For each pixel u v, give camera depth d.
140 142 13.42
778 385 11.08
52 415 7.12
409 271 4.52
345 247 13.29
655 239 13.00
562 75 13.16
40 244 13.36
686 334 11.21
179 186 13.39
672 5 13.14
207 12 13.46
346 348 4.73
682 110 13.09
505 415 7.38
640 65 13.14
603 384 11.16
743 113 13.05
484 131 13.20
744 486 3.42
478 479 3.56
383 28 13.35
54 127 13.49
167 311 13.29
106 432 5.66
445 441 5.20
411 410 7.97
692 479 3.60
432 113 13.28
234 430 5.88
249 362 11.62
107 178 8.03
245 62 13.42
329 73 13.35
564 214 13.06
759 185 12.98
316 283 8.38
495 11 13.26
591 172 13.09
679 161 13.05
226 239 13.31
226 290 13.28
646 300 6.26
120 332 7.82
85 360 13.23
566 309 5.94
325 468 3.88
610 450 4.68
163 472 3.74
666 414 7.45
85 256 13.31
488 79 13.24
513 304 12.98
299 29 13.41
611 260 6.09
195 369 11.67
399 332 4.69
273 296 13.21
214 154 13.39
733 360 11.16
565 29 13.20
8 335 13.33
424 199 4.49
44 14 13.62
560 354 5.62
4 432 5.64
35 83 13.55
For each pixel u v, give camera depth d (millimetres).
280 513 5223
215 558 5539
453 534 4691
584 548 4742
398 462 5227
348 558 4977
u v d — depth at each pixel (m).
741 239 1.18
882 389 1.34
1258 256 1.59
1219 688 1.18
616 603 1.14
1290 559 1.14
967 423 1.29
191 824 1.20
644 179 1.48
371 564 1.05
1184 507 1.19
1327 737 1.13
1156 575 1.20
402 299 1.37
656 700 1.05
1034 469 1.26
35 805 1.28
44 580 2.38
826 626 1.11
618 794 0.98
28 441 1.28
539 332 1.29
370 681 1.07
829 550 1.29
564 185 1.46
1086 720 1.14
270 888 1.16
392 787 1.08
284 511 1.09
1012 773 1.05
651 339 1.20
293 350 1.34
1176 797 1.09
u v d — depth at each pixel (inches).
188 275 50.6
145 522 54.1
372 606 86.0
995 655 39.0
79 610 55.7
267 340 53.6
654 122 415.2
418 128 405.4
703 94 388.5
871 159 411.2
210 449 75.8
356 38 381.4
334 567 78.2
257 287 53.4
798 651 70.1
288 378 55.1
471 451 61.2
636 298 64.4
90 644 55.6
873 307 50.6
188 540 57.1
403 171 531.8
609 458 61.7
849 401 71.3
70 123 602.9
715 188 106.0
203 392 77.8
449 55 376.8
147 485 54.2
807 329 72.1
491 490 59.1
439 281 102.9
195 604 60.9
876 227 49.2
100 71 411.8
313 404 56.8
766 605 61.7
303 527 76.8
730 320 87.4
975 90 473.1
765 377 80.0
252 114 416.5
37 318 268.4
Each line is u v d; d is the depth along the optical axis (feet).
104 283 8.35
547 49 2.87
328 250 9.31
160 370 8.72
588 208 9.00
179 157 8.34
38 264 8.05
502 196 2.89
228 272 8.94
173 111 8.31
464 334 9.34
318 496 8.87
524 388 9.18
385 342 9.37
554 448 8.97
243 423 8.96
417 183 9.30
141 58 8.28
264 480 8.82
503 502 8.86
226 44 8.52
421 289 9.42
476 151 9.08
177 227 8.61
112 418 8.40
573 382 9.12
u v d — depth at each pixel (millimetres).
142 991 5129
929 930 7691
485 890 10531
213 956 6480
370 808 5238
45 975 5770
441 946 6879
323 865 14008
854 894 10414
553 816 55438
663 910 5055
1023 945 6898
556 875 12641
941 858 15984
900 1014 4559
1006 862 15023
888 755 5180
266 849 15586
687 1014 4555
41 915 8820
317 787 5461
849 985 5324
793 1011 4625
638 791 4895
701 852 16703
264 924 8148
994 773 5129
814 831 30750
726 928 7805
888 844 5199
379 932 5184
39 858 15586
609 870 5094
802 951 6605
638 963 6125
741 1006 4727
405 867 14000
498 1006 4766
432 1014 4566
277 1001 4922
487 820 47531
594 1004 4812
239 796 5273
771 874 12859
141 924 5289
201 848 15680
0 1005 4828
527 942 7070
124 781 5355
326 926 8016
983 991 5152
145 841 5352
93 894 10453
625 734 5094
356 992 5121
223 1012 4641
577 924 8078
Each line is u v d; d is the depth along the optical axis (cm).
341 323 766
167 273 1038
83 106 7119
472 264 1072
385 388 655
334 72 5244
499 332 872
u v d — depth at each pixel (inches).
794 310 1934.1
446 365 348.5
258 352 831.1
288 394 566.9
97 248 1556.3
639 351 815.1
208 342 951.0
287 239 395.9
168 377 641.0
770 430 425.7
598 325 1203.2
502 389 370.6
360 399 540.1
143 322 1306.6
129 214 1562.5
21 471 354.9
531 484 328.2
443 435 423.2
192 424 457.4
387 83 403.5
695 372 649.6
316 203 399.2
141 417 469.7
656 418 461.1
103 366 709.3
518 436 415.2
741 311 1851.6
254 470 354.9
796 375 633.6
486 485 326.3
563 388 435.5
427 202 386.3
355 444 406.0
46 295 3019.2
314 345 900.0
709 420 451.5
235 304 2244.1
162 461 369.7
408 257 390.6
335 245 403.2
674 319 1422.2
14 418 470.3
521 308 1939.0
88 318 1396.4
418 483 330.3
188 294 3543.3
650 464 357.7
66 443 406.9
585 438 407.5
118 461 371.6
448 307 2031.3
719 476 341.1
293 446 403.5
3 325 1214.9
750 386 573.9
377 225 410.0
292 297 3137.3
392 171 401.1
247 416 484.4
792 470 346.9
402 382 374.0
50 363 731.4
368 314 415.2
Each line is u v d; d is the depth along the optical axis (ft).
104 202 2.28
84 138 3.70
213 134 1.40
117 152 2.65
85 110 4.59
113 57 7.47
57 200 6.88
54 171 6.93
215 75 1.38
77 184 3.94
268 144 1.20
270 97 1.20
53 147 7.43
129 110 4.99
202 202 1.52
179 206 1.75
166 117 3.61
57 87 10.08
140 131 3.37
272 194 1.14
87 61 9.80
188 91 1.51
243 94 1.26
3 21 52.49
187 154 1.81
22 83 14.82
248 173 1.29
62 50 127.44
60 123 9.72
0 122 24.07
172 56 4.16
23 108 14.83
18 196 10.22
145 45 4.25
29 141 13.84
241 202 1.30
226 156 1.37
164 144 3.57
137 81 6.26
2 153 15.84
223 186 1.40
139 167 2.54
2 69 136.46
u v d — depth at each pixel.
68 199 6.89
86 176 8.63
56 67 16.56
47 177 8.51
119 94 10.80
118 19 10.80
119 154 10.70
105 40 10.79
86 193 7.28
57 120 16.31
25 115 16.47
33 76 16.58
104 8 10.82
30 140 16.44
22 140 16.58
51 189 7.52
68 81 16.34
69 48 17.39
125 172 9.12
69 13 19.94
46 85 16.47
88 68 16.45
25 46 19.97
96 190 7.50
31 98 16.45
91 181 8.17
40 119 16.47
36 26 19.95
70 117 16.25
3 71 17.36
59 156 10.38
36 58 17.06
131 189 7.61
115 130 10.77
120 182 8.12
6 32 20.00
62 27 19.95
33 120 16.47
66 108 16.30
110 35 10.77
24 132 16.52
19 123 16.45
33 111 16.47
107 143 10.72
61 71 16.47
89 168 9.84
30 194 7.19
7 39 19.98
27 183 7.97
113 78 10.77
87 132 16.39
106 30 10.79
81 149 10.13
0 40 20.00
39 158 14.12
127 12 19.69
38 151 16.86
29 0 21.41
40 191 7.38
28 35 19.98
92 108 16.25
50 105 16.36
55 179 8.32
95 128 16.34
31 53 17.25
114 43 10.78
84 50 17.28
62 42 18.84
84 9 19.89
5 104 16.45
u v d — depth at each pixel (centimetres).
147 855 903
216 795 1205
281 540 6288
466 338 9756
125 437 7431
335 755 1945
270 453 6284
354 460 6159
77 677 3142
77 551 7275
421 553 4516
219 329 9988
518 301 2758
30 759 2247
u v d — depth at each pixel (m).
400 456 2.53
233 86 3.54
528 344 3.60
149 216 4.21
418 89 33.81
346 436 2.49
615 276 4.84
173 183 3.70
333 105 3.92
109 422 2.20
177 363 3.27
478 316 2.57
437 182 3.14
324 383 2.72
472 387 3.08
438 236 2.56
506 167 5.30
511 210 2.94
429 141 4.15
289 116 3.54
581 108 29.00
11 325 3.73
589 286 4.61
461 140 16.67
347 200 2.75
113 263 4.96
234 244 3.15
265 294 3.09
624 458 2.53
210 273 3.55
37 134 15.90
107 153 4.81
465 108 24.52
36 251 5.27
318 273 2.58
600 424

PROBLEM TO WORK ON: Take each line in the listing that has the word "millimetres" and copy it.

ANSWER SECTION:
For each pixel u v, give camera depth d (millimetres).
u v d — depth at each pixel (millimetres).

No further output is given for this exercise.